When President George W. Bush announced in May that the United States would inject $200 million into a global fund for fighting AIDS, malaria and tuberculosis, he boasted that the contribution would be “in addition to the billions we spend on research”.

But a month later, with rather less fanfare, addition became subtraction. Bush wrote to Congress last month suggesting that part of his original commitment should be paid for by cutting $95 million from next year's funding for the National Institutes of Health (NIH).

According to a memo to Bush from Mitch Daniels, the White House budget director, the transfer would involve a $25-million tap on the National Institute of Allergy and Infectious Diseases (NIAID), which supports much of the NIH's AIDS, malaria and tuberculosis research portfolio.
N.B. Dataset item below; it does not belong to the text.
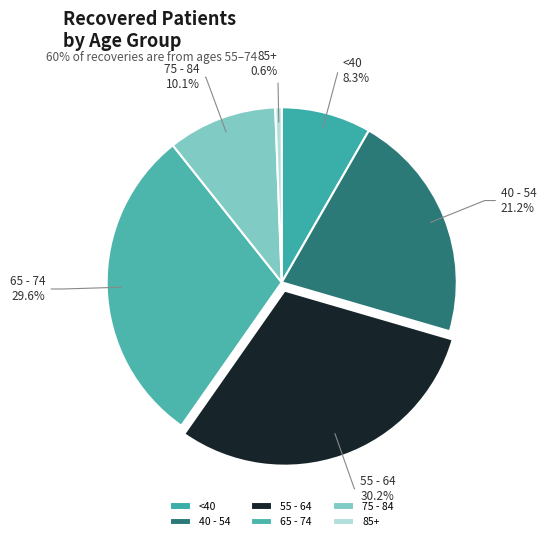

Count the number of slices in the pie.

6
The other $70 million would be removed from the administration's plan to spend $306 million on building and improving the NIH's research facilities.

AIDS activists reacted indignantly to the proposed transfer. “The whole point of this fund is to create a new source of money for battling those three diseases, not to rob Peter to pay Paul,” says Alexis Schuler of the advocacy group AIDS Action.

A spokesman for the NIH says it was “too early to tell” how the White House proposal would affect individual construction projects or the details of the NIAID's budget.

But sources in both the House of Representatives and the Senate say that Congress is unlikely to accept the idea of money for the new fund being transferred from the NIH. One reason for the likely rejection is that the administration has already sought to use the bulging NIH budget to bankroll other health-related programmes worth $460 million.